"Ingredients
- 2 cups unbleached, all-purpose flour
- 3/4 cup granulated sugar
- 3/4 tsp. baking powder
- 3/4 tsp. grated nutmeg
- 2/3 cup unsalted butter, cut into pieces, cold
- 1 large egg
- 2 tbsp. milk, whole or 2 percent
- 1 cup confectioners' sugar, sifted
- 2 to 3 tsp. milk, whole or 2 percent
Add cold pieces of butter and pulse several times just until the mixture forms fine crumbs.
In a small bowl, whisk together the egg and milk and add to the four mixture. Pulse just until mixture is moistened. Divide dough in half and shape into 2 disk. Wrap in plastic wrap; flatten to 1/2" thick. Chill dough for 2 hours
Heat oven to 375 degrees. Line cookie sheets with parchment paper.
Roll dough out on a lightly floured surface to 1/8" thick, one disk at a time (keep remaining dough refrigerated). Cut with your favorite cookie cutters, placing 1" apart on prepared cookie sheets.
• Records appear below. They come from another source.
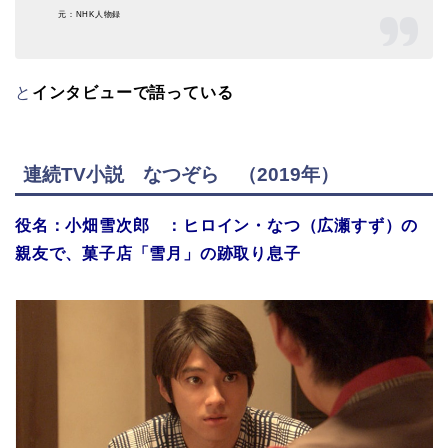
元：NHK人物録
と
インタビューで語っている
連続TV小説 なつぞら （2019年）
役名：小畑雪次郎 ：ヒロイン・なつ（広瀬すず）の
親友で、菓子店「雪月」の跡取り息子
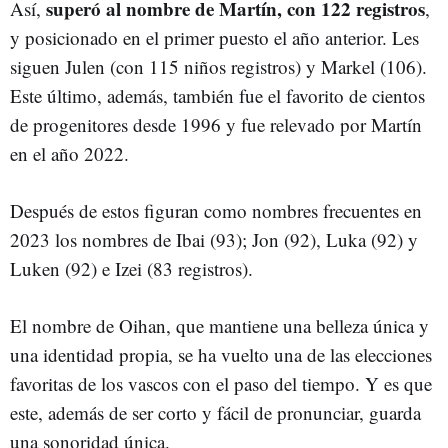
superó al nombre de Martín, con 122 registros
Así,
,
y posicionado en el primer puesto el año anterior. Les
siguen Julen (con 115 niños registros) y Markel (106).
Este último, además, también fue el favorito de cientos
de progenitores desde 1996 y fue relevado por Martín
en el año 2022.
Después de estos figuran como nombres frecuentes en
2023 los nombres de Ibai (93); Jon (92), Luka (92) y
Luken (92) e Izei (83 registros).
El nombre de Oihan, que mantiene una belleza única y
una identidad propia, se ha vuelto una de las elecciones
favoritas de los vascos con el paso del tiempo. Y es que
este, además de ser corto y fácil de pronunciar, guarda
una sonoridad única.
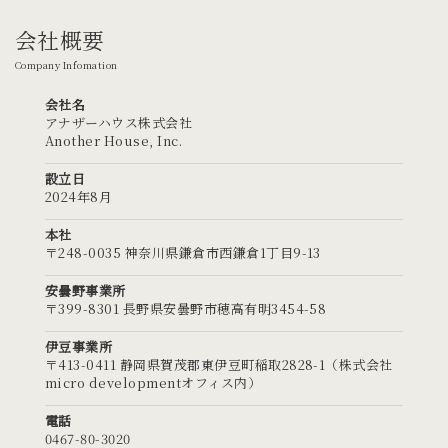
会社概要
Company Infomation
会社名
アナザーハウス株式会社
Another House, Inc.
設立日
2024年8月
本社
〒248-0035 神奈川県鎌倉市西鎌倉1丁目9-13
安曇野事業所
〒399-8301 長野県安曇野市穂高有明3454-58
伊豆事業所
〒413-0411 静岡県賀茂郡東伊豆町稲取2828-1（株式会社
micro developmentオフィス内）
電話
0467-80-3020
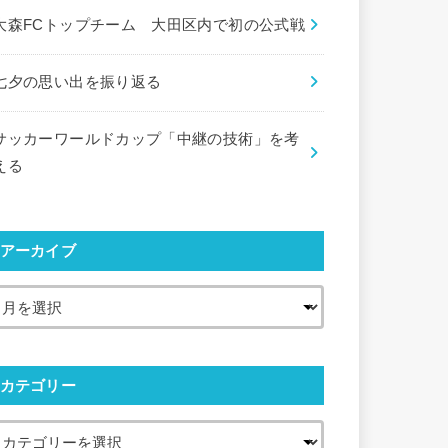
大森FCトップチーム 大田区内で初の公式戦
七夕の思い出を振り返る
サッカーワールドカップ「中継の技術」を考
える
アーカイブ
カテゴリー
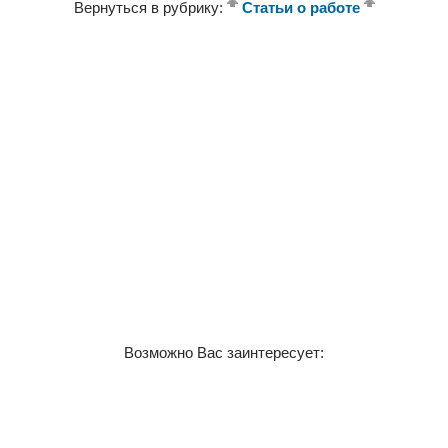
Вернуться в рубрику:
Статьи о работе
Возможно Вас заинтересует:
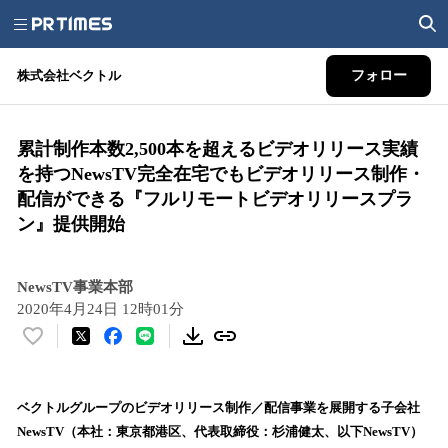
株式会社ベクトル
フォロー
累計制作本数2,500本を超えるビデオリリース実績
を持つNewsTV完全在宅でもビデオリリース制作・
配信ができる『フルリモートビデオリリースプラ
ン』提供開始
NewsTV事業本部
2020年4月24日 12時01分
い
い
ね
！
ベクトルグループのビデオリリース制作／配信事業を展開する子会社
数
NewsTV（本社：東京都港区、代表取締役：杉浦健太、以下NewsTV）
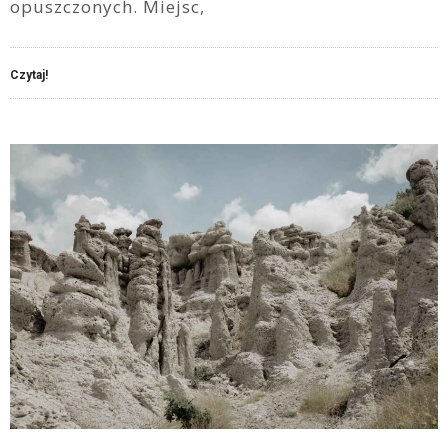
opuszczonych. Miejsc,
Czytaj!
Bake for 7 to 9 minutes or just until edges are a light golden color. Cool 1 minute, then remove from cookie sheets to wire racks to cool completely.
For the Icing: In a medium bowl, whisk together the confectioners'' sugar and milk to make Icing desires spreading or piping consistency.
Decorate cooled cookies by spreading or, with a pastry bag and a thin tip, piping with the Icing Makes about 2 dozen" (Shaffer 223).
These cookies took longer than the last ones I made since of two hours the dough had to chill, but once again the recipe was clear and easy to follow. I may have worked for thirty or forty minutes, but most of the time was waiting for the dough to cool and then baking.
I have never made cutout cookies, and for my first time I decided to do my own thing in a way. The recipe calls for an icing that you can decorate the cookies with after they cool (Shaffer 223). However, I decided to not add the sugar to keep the flavor of the eggnog and to keep the cookie simpler. Also, the recipe says it can make around twenty-four cookies. Yet, I was only capable of making around eighteen, but my cookies were fairly large. The size of the cookies also required a longer baking time than nine minutes to bake completely.
With this recipe, I was quite surprised about how little milk it called for, calling only for a couple tablespoons. But I really did like this recipe, I thought the flavor matched eggnog well. The cookies baked well and there was not a struggle of the cookies running, they came off of the sheet well enough too. However, I think the flavor could have been a little stronger, it felt it was a little dull but it matched.If I ever try this recipe again, I may try some new things. Since the eggnog flavor was dull, I could try adding more nutmeg, butter, and milk. I am not really sure if this would accomplish the goal, but I hope they will bring out the flavor more next time. I could also try having an icing on the cutouts and see if the original recipe is better. But I am afraid adding an icing will overpower the already weaker eggnog flavor.
Do you think I should try adding an icing to the cutouts? Why or why not?
Shaffer, Bev. Cookies to Die For! Gretna, LA: Pelican Pub., 2009. Print.